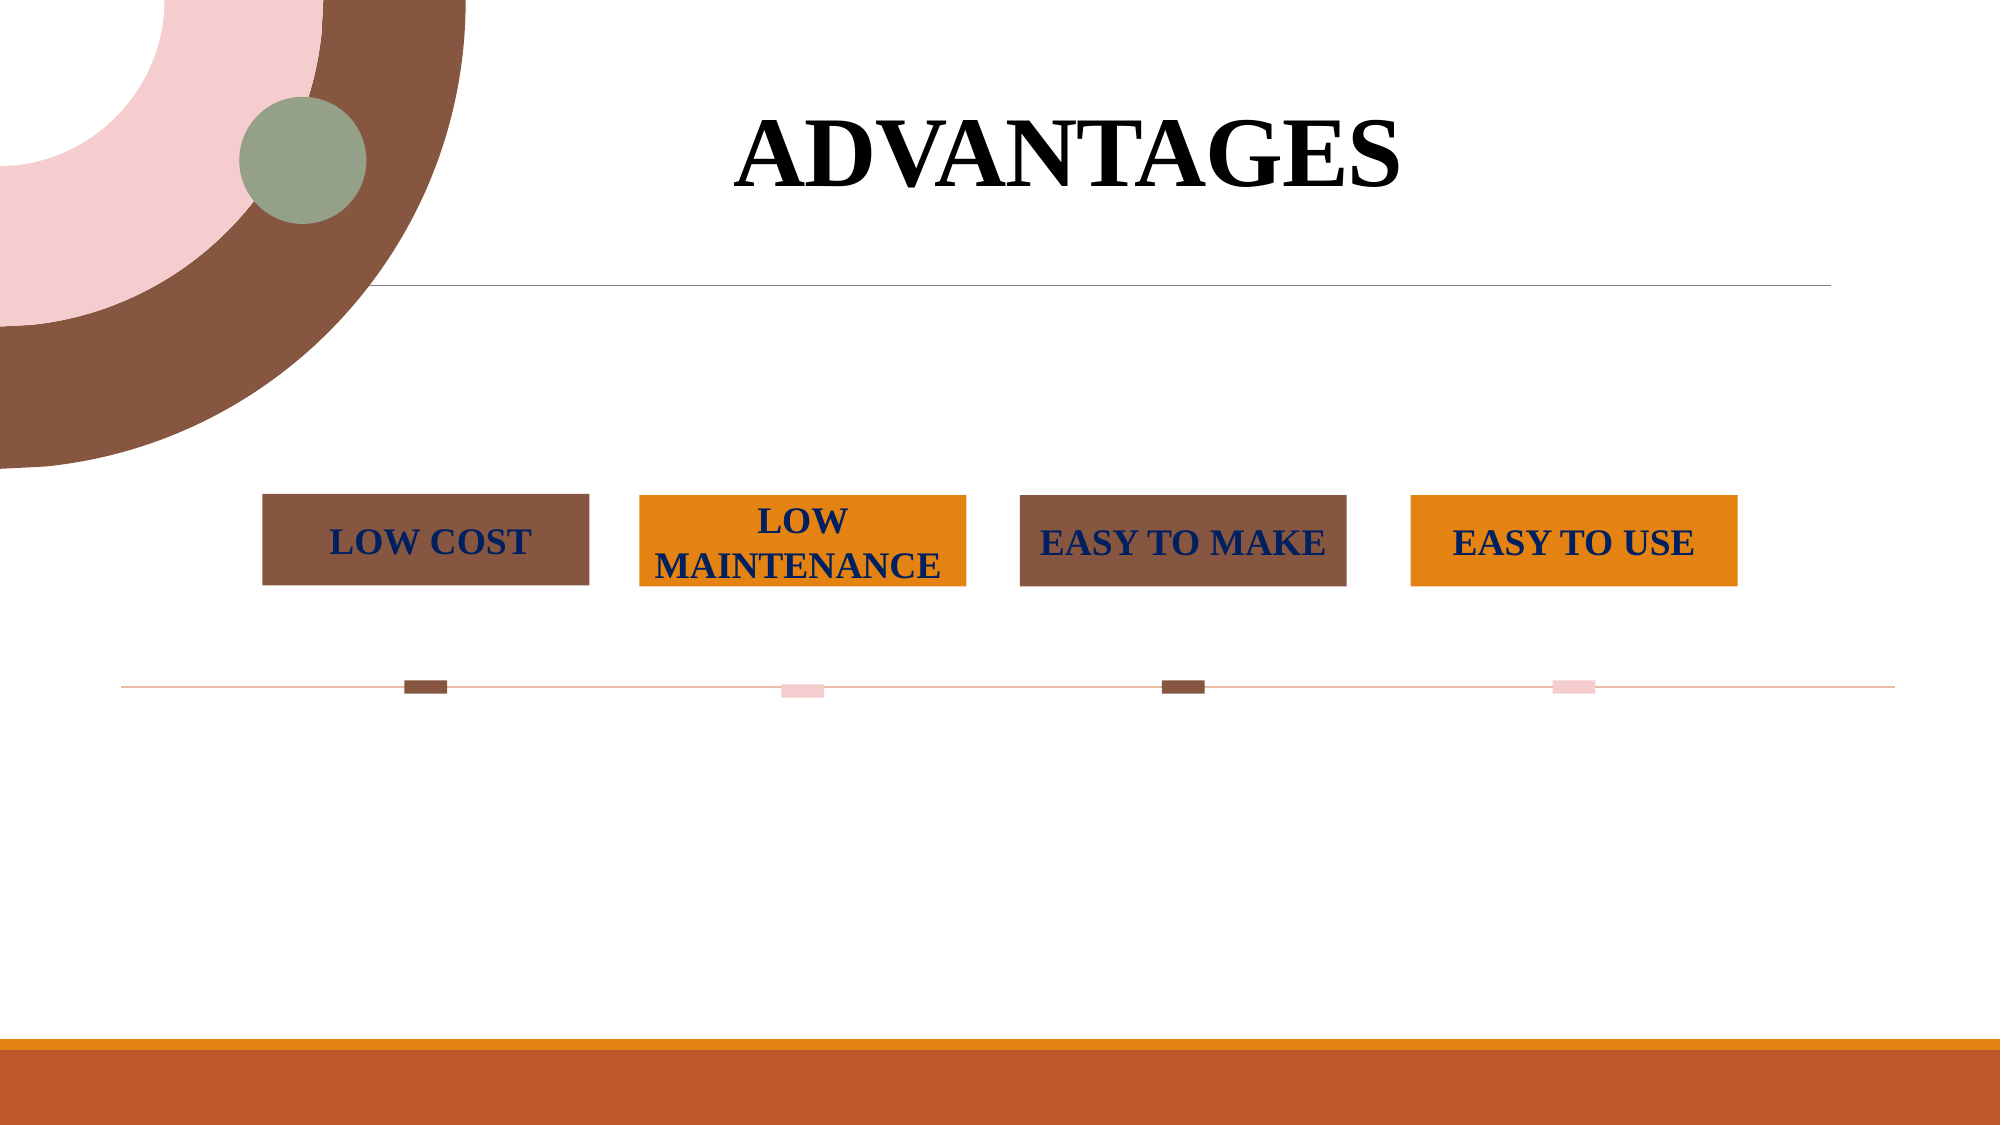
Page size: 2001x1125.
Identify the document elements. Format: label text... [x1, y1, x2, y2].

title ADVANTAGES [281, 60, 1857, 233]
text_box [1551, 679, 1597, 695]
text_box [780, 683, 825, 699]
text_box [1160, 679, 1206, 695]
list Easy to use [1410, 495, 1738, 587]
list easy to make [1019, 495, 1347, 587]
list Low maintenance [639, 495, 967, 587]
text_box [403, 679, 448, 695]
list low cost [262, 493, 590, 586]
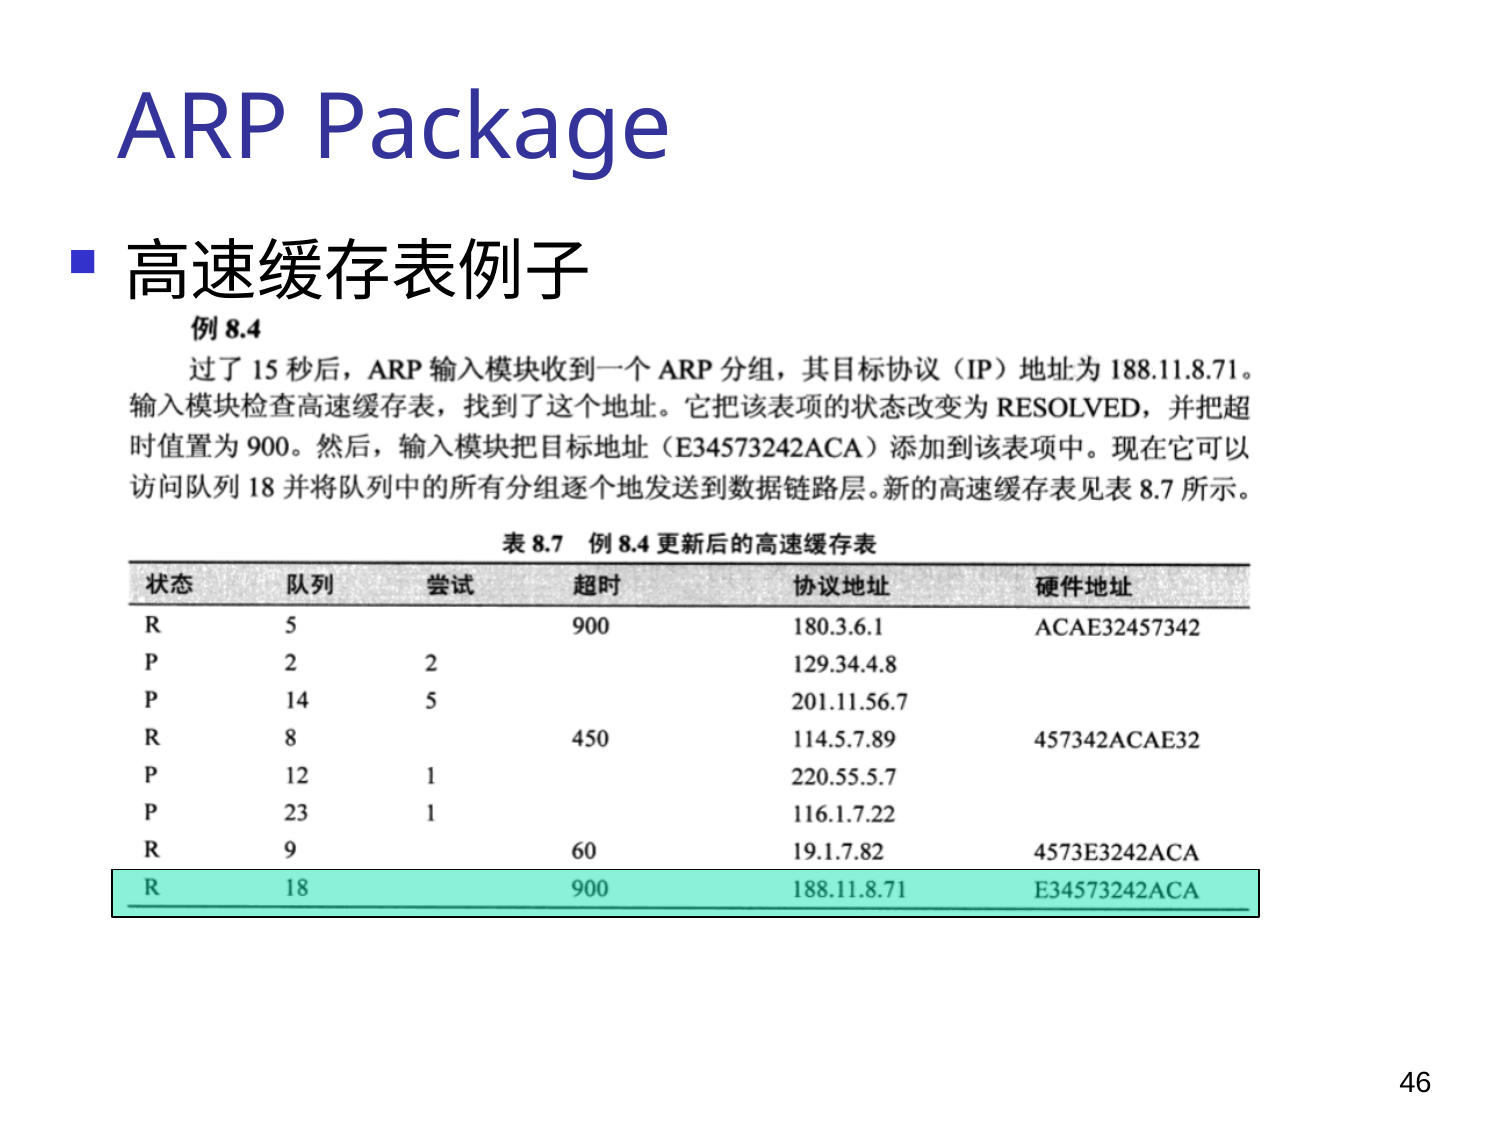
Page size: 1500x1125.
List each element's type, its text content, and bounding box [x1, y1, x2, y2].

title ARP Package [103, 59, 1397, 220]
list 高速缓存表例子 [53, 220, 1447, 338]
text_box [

WHAT THIS TASK INVOLVES: Write the listing above out again exactly, but not the images it holds.

RESULT FOR THIS EXERCISE:
Page size: 2001x1125.
Identify the document elements. Format: label text... [x1, y1, x2, y2].

title ADVANTAGES [281, 60, 1857, 233]
text_box [1551, 679, 1597, 695]
text_box [780, 683, 825, 699]
text_box [1160, 679, 1206, 695]
list Easy to use [1410, 495, 1738, 587]
list easy to make [1019, 495, 1347, 587]
list Low maintenance [639, 495, 967, 587]
text_box [403, 679, 448, 695]
list low cost [262, 493, 590, 586]
Page size: 1500x1125.
List each element's type, its text content, and bounding box [x1, y1, x2, y2].

title ARP Package [103, 59, 1397, 220]
list 高速缓存表例子 [53, 220, 1447, 338]
text_box [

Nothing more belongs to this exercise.